Current Concepts on Gastric Carcinoid Tumors

Section of Gastrointestinal Neuroendocrinology, First Department of Propaedeutic Internal Medicine, Laiko Hospital, University of Athens Medical School, Agiou Thoma 17, Goudi, 11527 Athens, Greece

Received 6 July 2012; Revised 31 October 2012; Accepted 19 November 2012

Academic Editor: Marcus Bahra

Copyright © 2012 George C. Nikou and Theodoros P. Angelopoulos. This is an open access article distributed under the Creative Commons Attribution License, which permits unrestricted use, distribution, and reproduction in any medium, provided the original work is properly cited.

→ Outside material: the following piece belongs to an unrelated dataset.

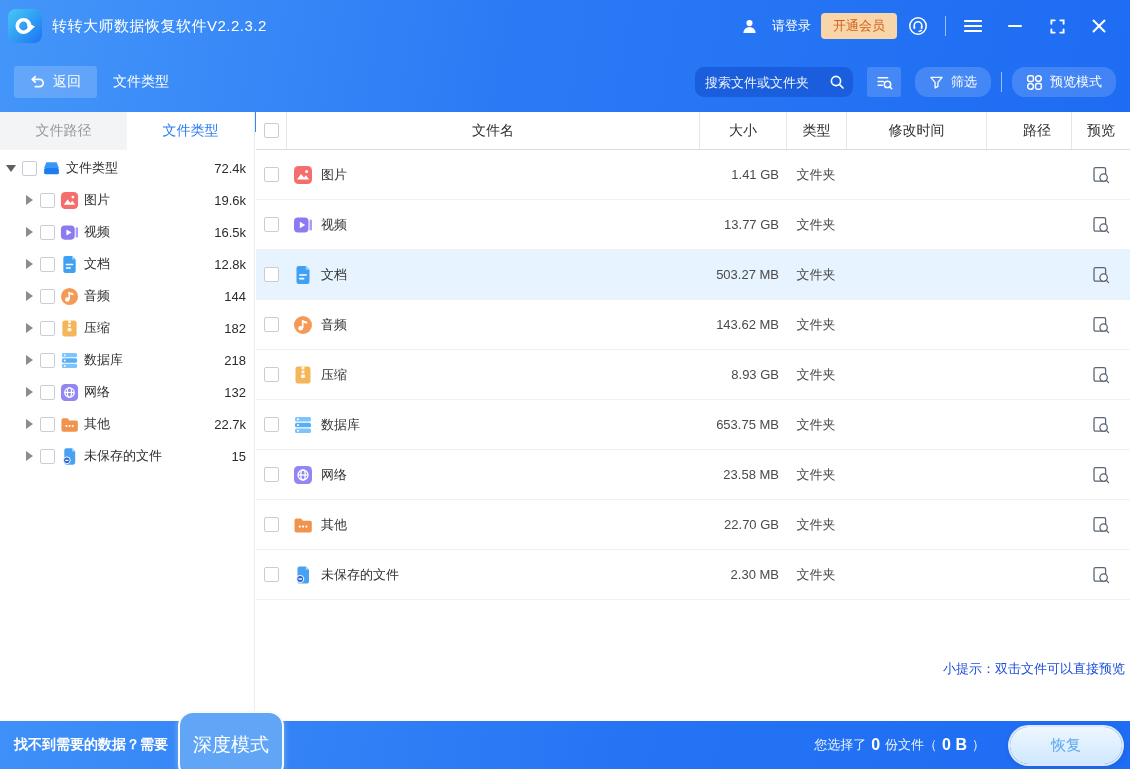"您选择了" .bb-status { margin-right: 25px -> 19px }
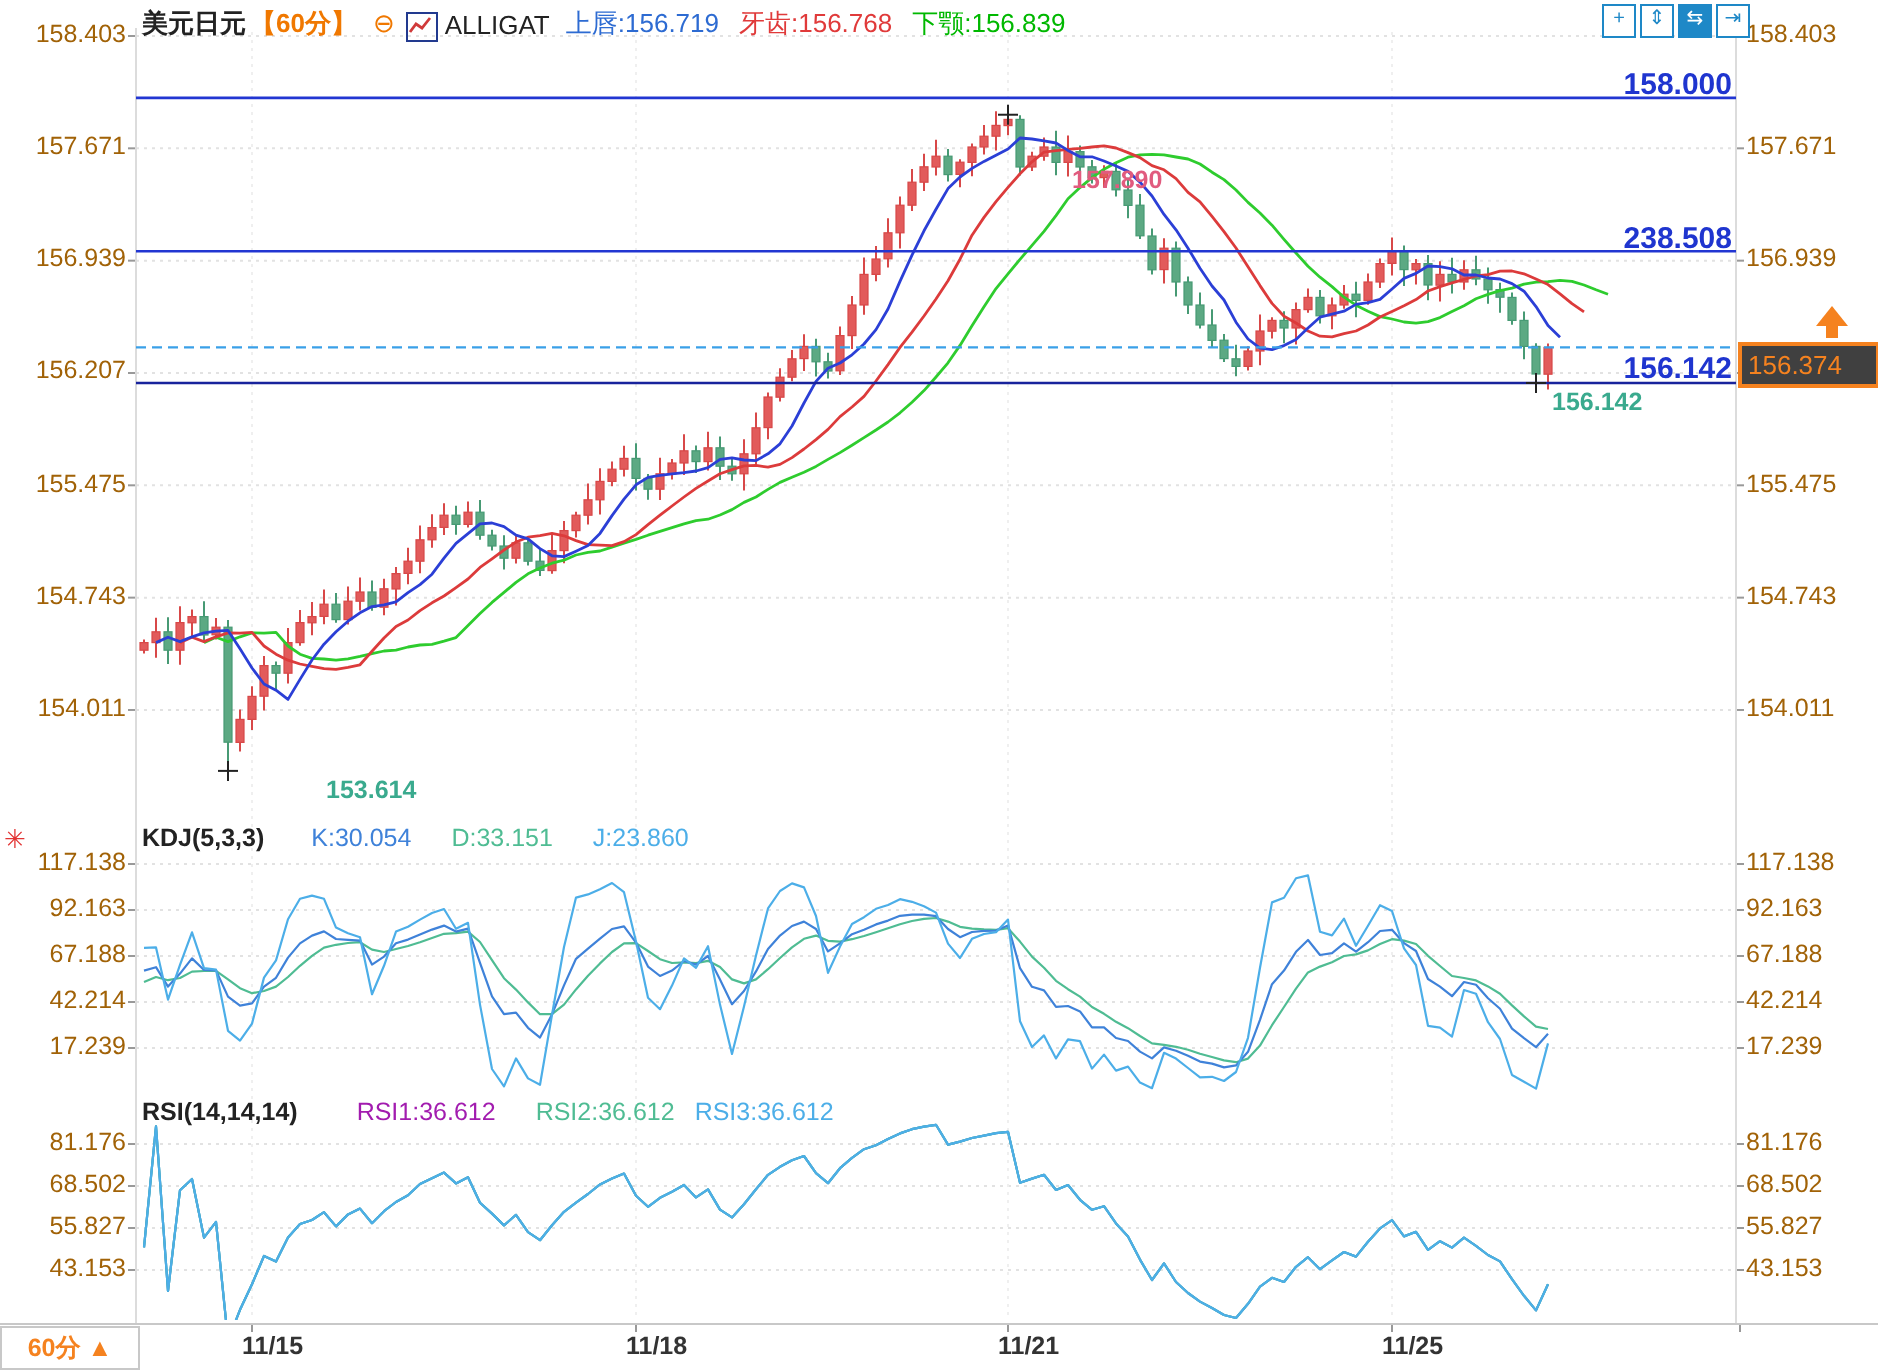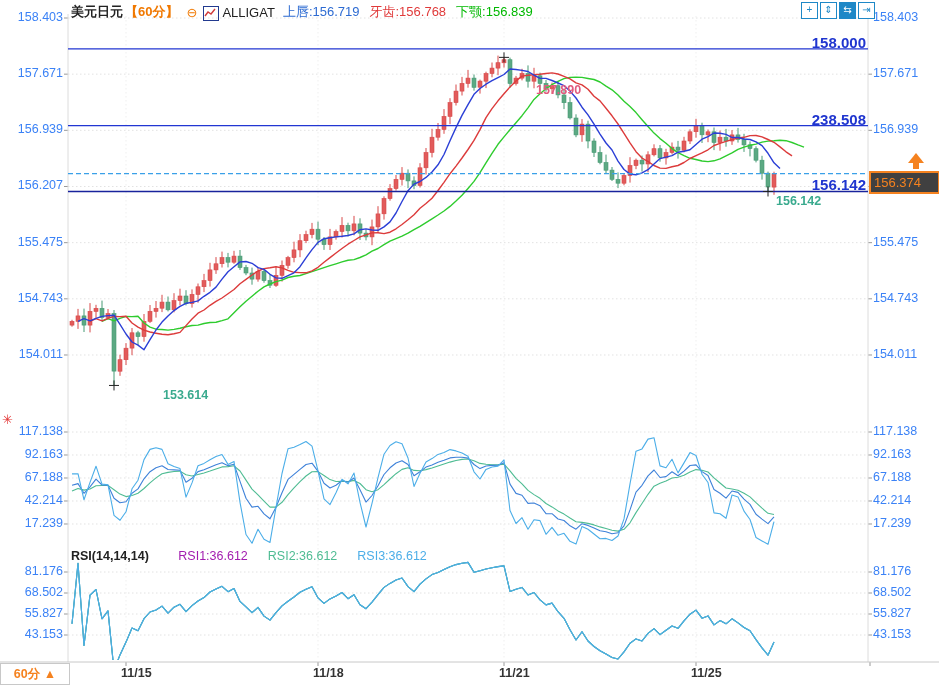"158.403" .ax { color: #3b82f6 -> #a16207 }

Gastric carcinoid tumors (GCs) are rare lesions representing less than 10% of carcinoid tumors and less than 1% of all stomach neoplasms. There are three distinct types of gastric carcinoids; type I includes the vast majority (70–85%) of these neoplasms that are closely linked to chronic atrophic gastritis. Type II which accounts for 5–10 %, is associated with Zollinger-Ellison syndrome and often occurs in the context of multiple endocrine neoplasia type 1. Type III, finally, represents 15–25% of gastric carcinoids and is characterized by a far more aggressive course. The optimal clinical approach to GCs remains to be elucidated, depending upon type, size, and number of carcinoids. While there is universal agreement about the surgical treatment of type III GCs, current options for type I and II include simple surveillance, endoscopic polypectomy, surgical excision associated with or without surgical antrectomy, or total gastrectomy. Moreover, the introduction of somatostatin analogues could represent another therapeutic option.